A tocotrienol-rich fraction (TRF(25)) and novel tocotrienols (d-P(21)-T3 and d-P(25)-T3) of rice bran significantly lowered serum and low density lipoprotein cholesterol levels in chickens. The present study evaluated the effects of novel tocotrienols on lipid metabolism in swine expressing hereditary hypercholesterolemia. Fifteen 4-mo-old genetically hypercholesterolemic swine were divided into five groups (n = 3). Four groups were fed a corn-soybean control diet, supplemented with 50 microg of either TRF(25), gamma-tocotrienol, d-P(21)-T3 or d-P(25)-T3 per g for 6 wk. Group 5 was fed the control diet for 6 wk and served as a control. After 6 wk, serum total cholesterol was reduced 32-38%, low density lipoprotein cholesterol was reduced 35-43%, apolipoprotein B was reduced 20-28%, platelet factor 4 was reduced 12-24%, thromboxane B(2) was reduced 11-18%, glucose was reduced 22-25% (P<0.01), triglycerides were reduced 15-19% and glucagon was reduced 11-17% (P<0.05) in the treatment groups relative to the control.

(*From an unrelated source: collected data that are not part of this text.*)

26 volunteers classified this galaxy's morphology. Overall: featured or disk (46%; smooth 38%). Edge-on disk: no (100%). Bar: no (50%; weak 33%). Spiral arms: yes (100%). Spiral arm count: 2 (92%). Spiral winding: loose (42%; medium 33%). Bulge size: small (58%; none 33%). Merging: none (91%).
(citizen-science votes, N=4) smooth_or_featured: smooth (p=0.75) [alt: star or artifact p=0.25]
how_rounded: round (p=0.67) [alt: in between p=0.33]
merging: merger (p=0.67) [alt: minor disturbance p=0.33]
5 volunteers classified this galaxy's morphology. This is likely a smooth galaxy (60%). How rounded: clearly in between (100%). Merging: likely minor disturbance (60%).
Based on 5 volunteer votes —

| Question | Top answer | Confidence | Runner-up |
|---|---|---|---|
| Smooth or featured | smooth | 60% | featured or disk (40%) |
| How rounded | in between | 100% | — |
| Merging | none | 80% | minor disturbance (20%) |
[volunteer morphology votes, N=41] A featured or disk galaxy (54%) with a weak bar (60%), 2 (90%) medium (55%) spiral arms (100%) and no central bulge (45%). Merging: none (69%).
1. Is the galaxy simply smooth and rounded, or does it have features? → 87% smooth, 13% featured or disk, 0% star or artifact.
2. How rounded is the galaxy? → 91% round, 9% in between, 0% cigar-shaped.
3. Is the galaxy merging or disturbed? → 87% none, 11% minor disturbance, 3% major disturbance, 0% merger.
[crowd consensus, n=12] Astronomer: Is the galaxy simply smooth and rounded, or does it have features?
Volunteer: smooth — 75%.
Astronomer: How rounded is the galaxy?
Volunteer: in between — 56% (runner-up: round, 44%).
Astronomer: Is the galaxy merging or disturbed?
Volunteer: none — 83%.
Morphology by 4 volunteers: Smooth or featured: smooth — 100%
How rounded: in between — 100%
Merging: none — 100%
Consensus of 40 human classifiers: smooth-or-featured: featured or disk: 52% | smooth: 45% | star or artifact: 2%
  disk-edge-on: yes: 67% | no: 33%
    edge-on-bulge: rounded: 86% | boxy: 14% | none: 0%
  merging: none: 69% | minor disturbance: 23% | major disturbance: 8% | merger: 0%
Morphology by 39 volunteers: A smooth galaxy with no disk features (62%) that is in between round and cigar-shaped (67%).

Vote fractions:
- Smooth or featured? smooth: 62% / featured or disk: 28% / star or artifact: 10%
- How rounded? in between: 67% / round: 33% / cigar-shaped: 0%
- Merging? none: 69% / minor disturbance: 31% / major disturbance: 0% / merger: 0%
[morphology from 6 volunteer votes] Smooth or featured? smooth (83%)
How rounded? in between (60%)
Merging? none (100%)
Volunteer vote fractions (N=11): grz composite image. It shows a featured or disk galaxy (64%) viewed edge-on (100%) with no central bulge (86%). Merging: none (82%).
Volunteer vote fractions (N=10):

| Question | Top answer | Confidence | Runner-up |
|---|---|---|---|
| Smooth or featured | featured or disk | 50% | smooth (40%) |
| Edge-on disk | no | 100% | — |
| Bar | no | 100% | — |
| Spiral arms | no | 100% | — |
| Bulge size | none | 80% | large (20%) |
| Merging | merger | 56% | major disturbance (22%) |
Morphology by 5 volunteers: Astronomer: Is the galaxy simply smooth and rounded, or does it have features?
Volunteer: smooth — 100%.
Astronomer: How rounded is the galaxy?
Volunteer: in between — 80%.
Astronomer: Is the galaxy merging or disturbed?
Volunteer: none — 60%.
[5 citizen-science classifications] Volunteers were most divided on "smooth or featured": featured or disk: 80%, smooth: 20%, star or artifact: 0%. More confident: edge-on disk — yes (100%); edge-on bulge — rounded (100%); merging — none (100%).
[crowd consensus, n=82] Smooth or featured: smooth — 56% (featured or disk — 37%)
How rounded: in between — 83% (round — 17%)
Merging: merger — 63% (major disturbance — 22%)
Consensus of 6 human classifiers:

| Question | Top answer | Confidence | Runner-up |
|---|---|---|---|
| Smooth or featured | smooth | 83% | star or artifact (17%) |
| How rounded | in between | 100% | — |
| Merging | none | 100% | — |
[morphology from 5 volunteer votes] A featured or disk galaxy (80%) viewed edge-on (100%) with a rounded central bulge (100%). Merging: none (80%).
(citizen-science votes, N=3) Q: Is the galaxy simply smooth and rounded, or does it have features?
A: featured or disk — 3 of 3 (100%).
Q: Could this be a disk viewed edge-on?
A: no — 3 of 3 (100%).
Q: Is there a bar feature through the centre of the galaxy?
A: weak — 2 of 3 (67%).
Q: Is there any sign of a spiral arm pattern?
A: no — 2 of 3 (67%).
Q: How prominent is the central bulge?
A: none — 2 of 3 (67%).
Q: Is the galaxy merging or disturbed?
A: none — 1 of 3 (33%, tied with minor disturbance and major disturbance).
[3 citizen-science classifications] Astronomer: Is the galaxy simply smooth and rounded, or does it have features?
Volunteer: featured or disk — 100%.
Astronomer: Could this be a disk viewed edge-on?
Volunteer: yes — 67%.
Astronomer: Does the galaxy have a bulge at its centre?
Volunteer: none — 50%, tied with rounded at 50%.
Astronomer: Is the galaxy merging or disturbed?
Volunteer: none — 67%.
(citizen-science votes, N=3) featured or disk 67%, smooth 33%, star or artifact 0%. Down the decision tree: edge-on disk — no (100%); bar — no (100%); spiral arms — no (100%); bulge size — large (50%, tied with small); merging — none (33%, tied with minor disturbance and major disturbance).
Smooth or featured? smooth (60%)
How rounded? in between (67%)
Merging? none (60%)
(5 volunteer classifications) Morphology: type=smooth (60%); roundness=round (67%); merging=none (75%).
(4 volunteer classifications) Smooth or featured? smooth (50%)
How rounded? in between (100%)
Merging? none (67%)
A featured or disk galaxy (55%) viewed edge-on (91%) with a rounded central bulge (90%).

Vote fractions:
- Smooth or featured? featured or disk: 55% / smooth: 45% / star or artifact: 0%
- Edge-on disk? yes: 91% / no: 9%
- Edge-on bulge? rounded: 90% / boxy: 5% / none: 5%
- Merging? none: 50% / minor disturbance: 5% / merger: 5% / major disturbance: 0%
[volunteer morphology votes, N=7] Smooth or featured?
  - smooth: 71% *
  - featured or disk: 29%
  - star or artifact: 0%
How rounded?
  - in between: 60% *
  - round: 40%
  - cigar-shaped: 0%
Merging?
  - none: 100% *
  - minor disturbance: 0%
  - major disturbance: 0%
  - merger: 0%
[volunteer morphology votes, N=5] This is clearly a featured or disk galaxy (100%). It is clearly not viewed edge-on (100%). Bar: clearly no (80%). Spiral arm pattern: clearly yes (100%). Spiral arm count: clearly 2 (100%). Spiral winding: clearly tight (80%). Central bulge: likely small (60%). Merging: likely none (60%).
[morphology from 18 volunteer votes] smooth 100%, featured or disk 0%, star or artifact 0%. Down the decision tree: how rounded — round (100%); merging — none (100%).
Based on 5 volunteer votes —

Insulin was 100% greater (P<0.01) in the treatment groups than in the control group. Preliminary data (n = 1) indicated that hepatic activity of the 3-hydroxy-3-methylglutaryl-coenzyme A reductase was lower in the treatment groups, and cholesterol 7alpha-hydroxylase activity was unaffected. Cholesterol and fatty acid levels in various tissues were lower in the treatment groups than in control. After being fed the tocotrienol-supplemented diets, two swine in each group were transferred to the control diet for 10 wk. The lower concentrations of serum lipids in these four treatment groups persisted for 10 wk. This persistent effect may have resulted from the high tocotrienol levels in blood of the treatment groups, suggesting that the conversion of tocotrienols to tocopherols may not be as rapid as was reported in chickens and humans.